Whether Beeker group will be allowed to follow through on its new plans to buy the community center property will likely depend on what the “silent majority” of Northport citizens want. Council member Woodrow Washington seems to think that selling the property is a popular idea opposed only by a vocal minority.

But, in any event, the circus must go on in Northport. The clown car is jam packed after all.

Standard

2 thoughts on “The More Things Change…The More they Remain The Same in Northport

  1. The Tuscaloosa Thread‘s Stephen Dethrage reported on the Council member Washington‘s response to a 1993 resolution that required a unanimous vote of the five-member council and the mayor in in order to sell city-owned property with a recreational use.

    At the Council meeting on June 19, 2023, Washington had accused Northport citizens of bullying and attacking the Council.

    He then called on the Council to repeal the 1993 resolution.

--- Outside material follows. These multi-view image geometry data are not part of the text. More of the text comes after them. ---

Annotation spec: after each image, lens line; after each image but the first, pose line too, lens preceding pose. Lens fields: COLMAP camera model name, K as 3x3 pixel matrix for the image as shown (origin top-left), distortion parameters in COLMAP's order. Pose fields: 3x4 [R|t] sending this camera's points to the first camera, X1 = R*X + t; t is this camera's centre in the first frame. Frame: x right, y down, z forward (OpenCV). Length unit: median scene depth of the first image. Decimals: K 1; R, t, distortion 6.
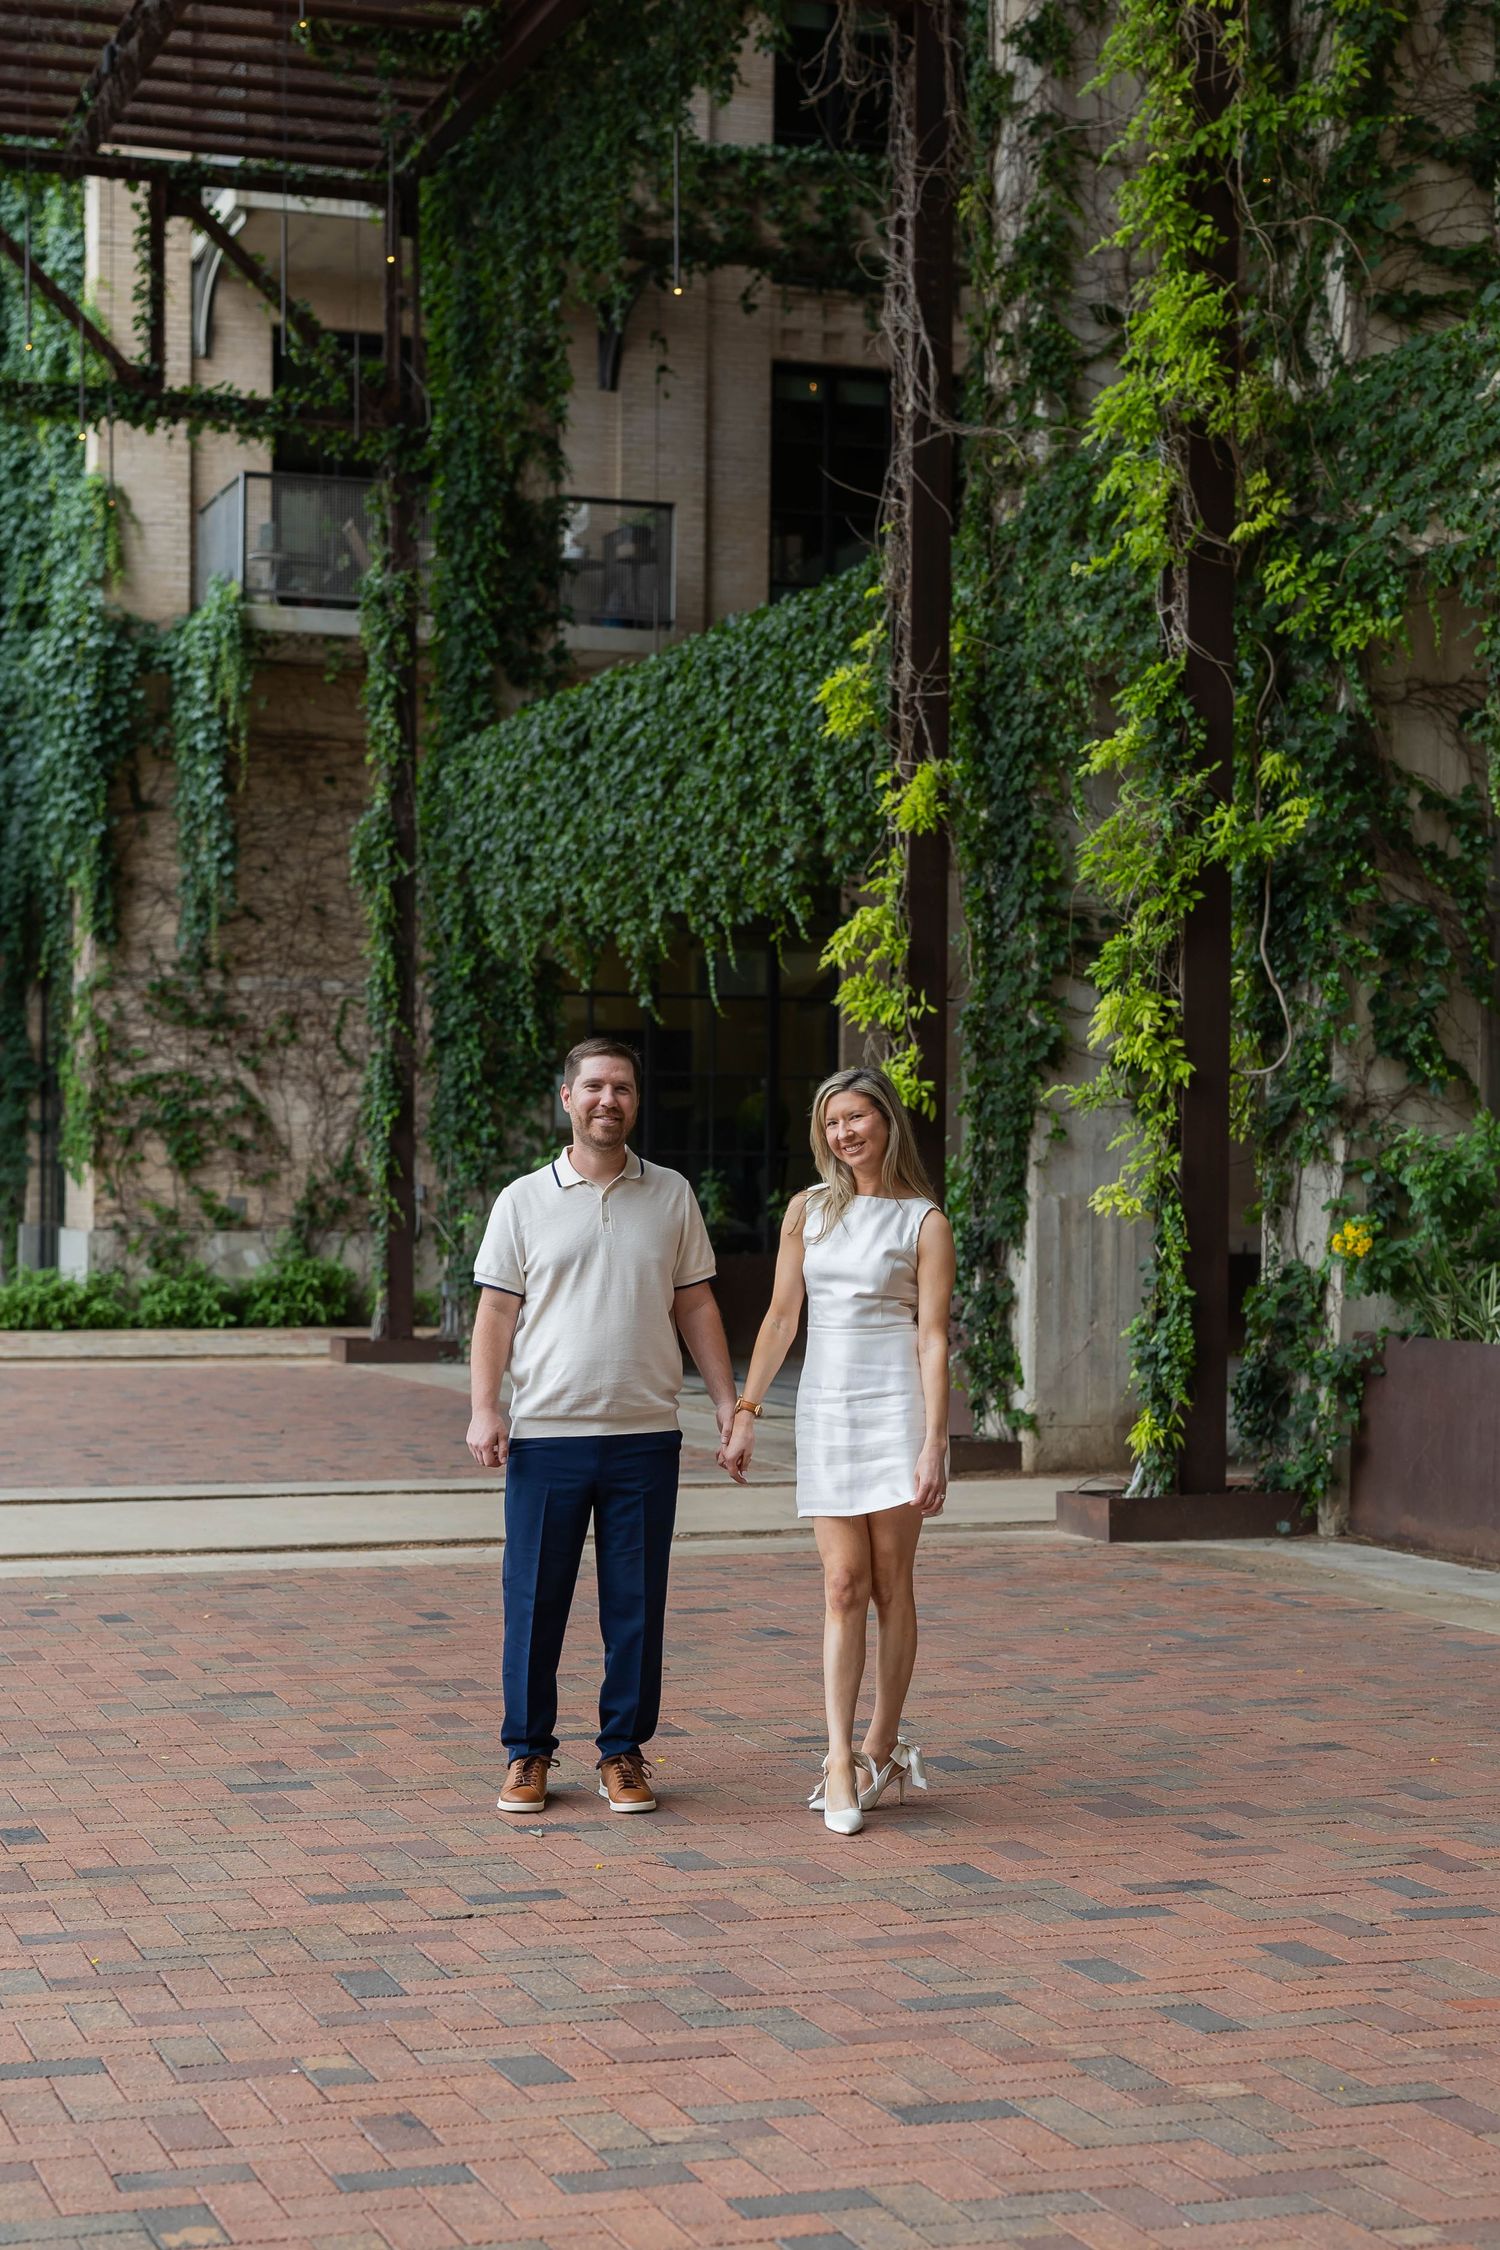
lens RADIAL K [[3524.2, 0, 644.6], [0, 3524.2, 1188.4], [0, 0, 1]] dist [0.027235, 0.000000]
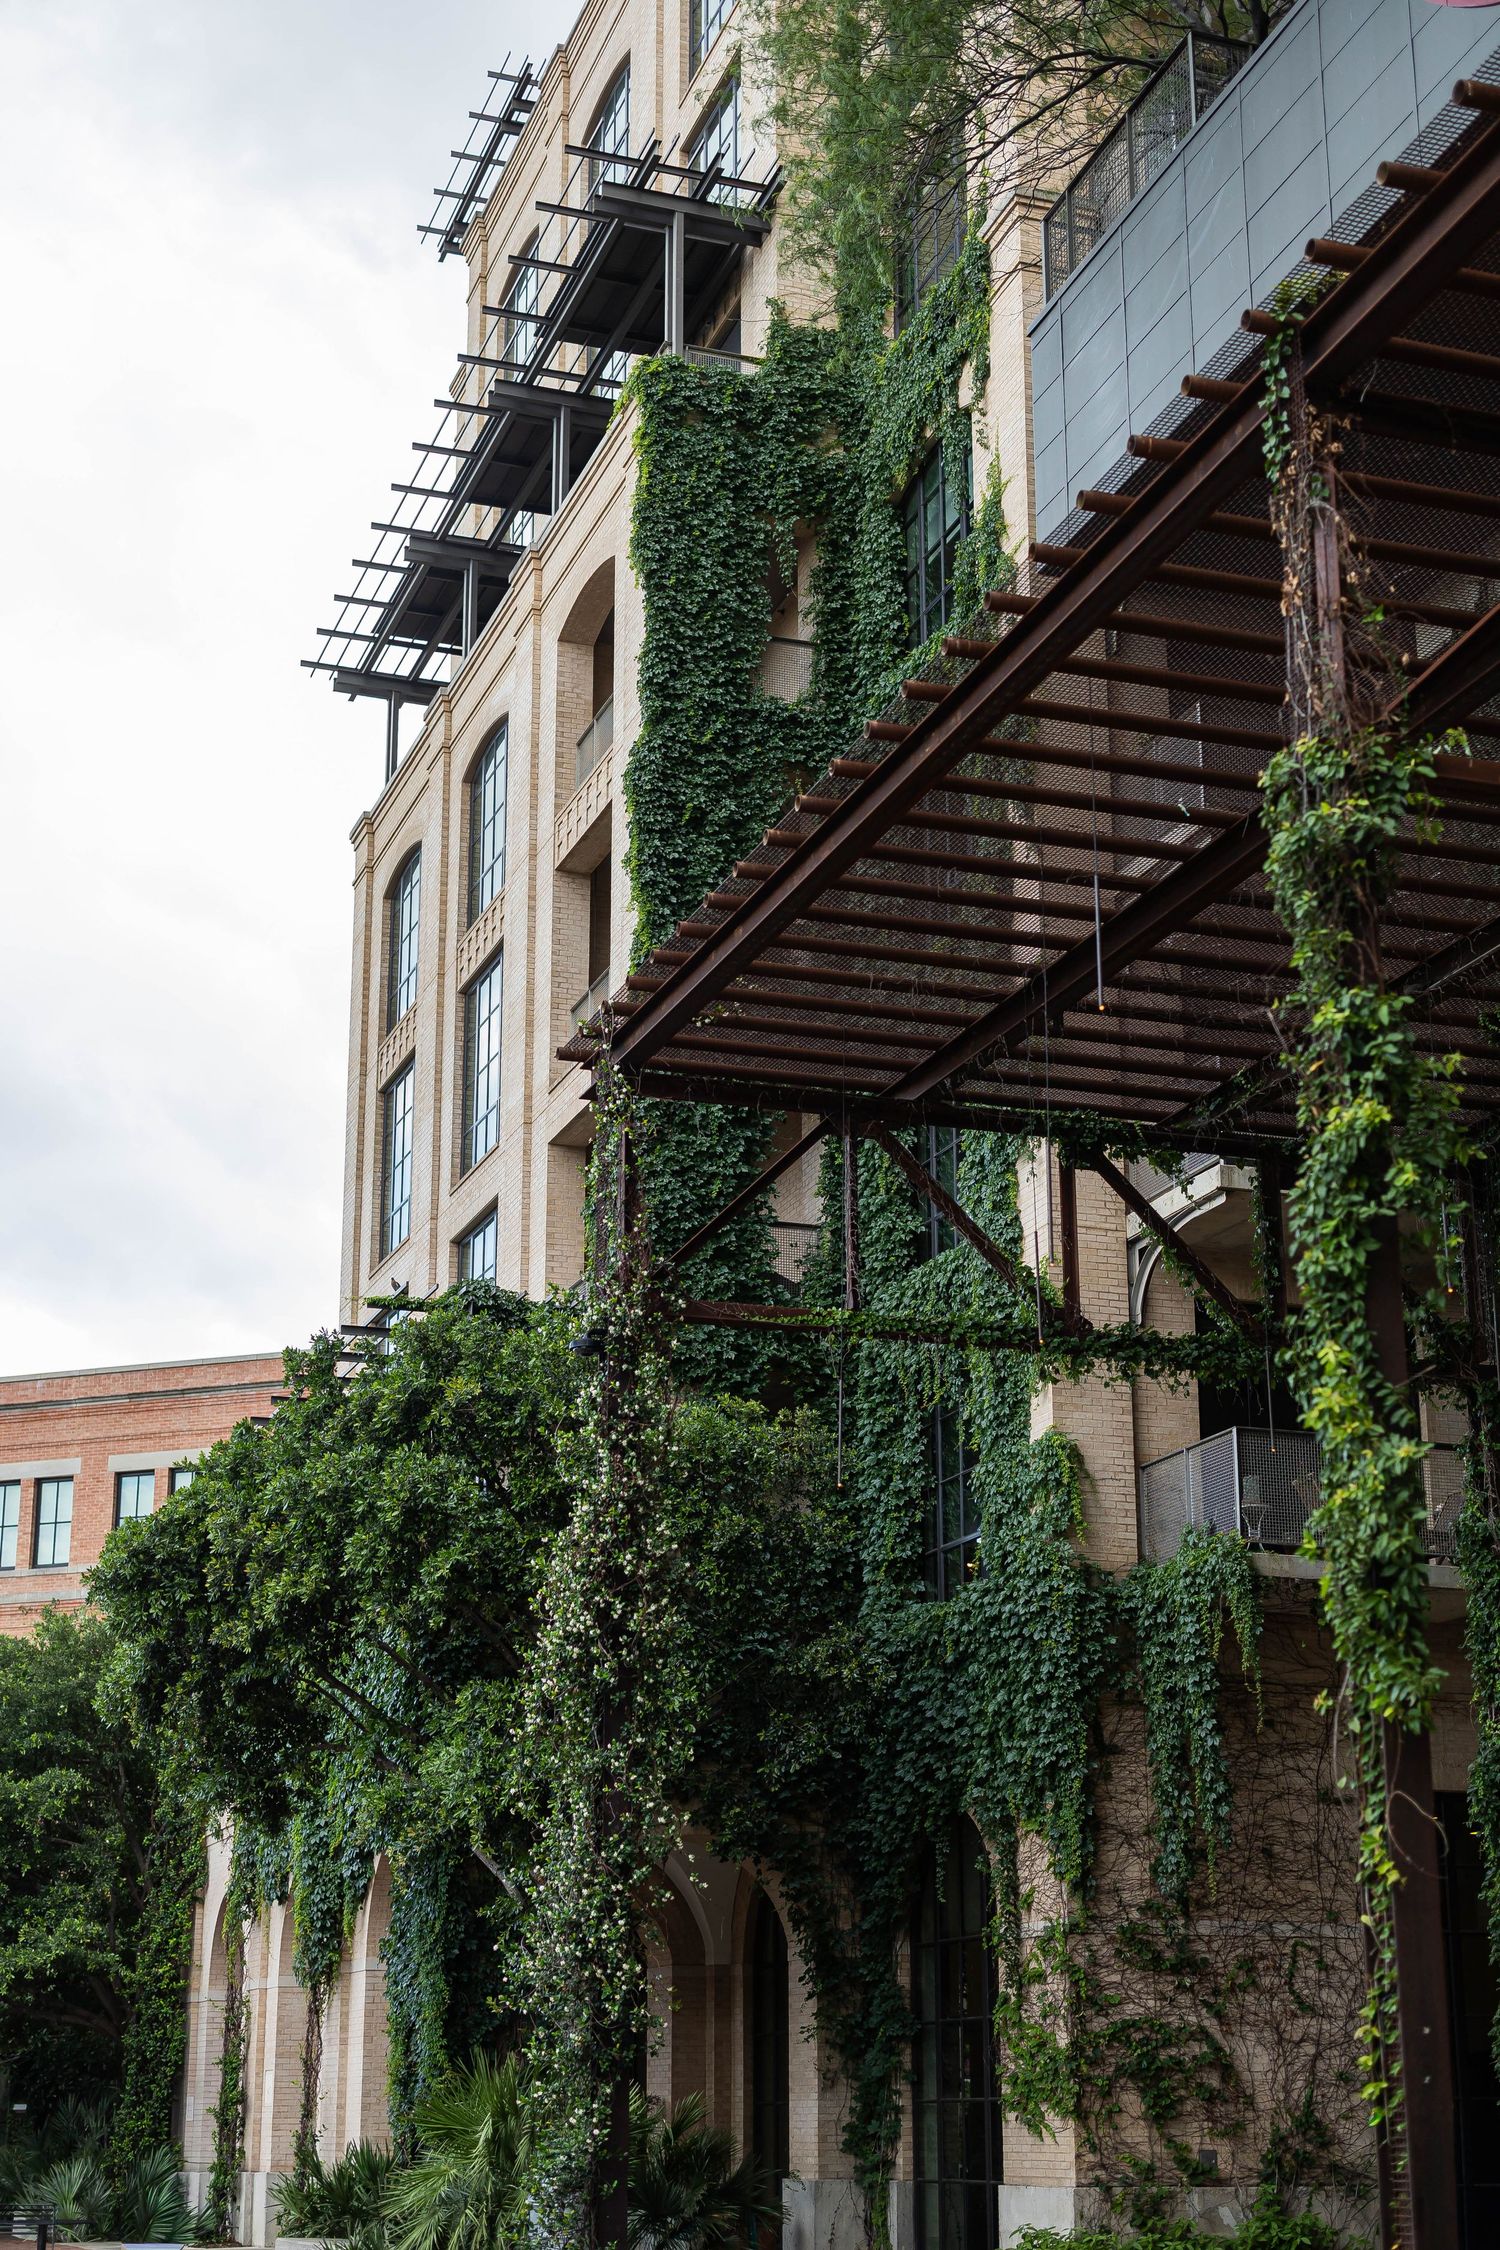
lens RADIAL K [[3170.3, 0, 741.6], [0, 3170.3, 1120.0], [0, 0, 1]] dist [0.023494, 0.000000]
pose [[0.999727, -0.003857, 0.023030, -0.314011], [0.010701, 0.952272, -0.305064, -0.002324], [-0.020754, 0.305227, 0.952053, 0.076178]]
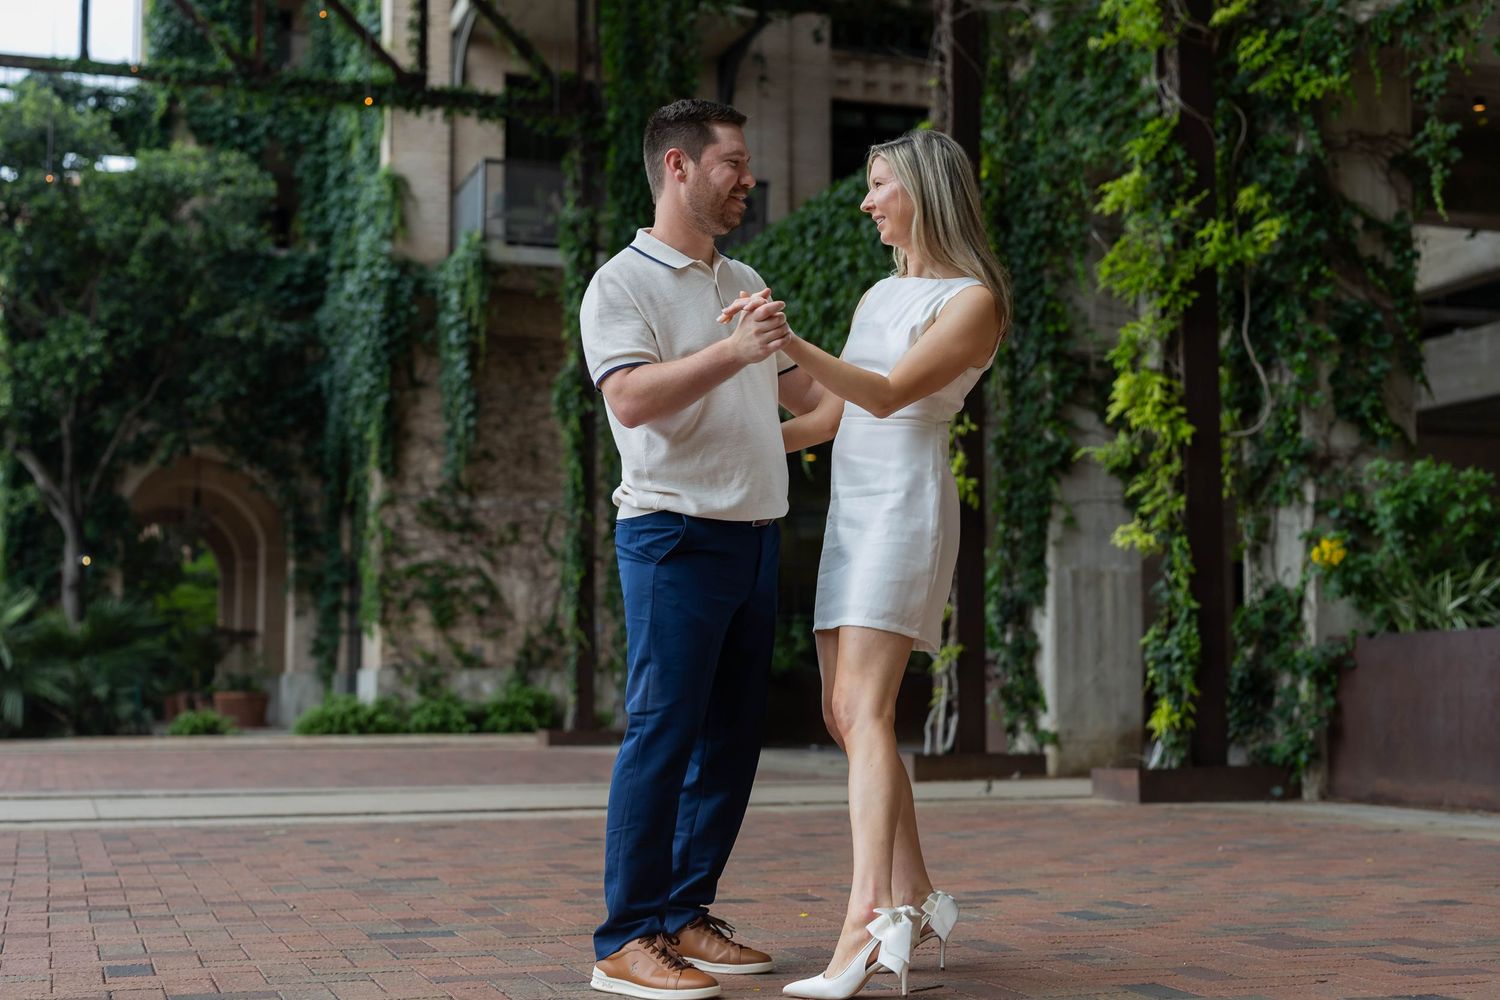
lens RADIAL K [[2113.6, 0, 748.9], [0, 2113.6, 478.4], [0, 0, 1]] dist [0.023494, 0.000000]
pose [[0.999971, -0.007184, 0.002598, -0.003929], [0.007423, 0.994098, -0.108228, 0.034809], [-0.001805, 0.108244, 0.994123, 0.128360]]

    Dethrage wrote that the “council will consider that motion at their next meeting in two weeks. If they vote to repeal 93-029, the community center could then be sold on a simple majority vote of the council and without mayoral input.”

  2. The Patch‘s Ryan Phillips posted a column on the Community Center. He wrote:

    “Northport politics is cheap, as one valued outside background source said, which could explain a lot.

    “After all, campaign contributions are legal so long as they stay between the lines and, baseline, no one cares, right? It’s not worth thinking about that barely 4,000 people cast ballots in the 2020 municipal election, yet Northport is one of the fastest growing cities in the state.”

    He opined that the current situation is “the latest chapter when attempting to chart a specific and troubling pattern of behavior where decisions in Northport are made by the few and not presented to the rest until everyone is preparing for handshakes and a photo op.”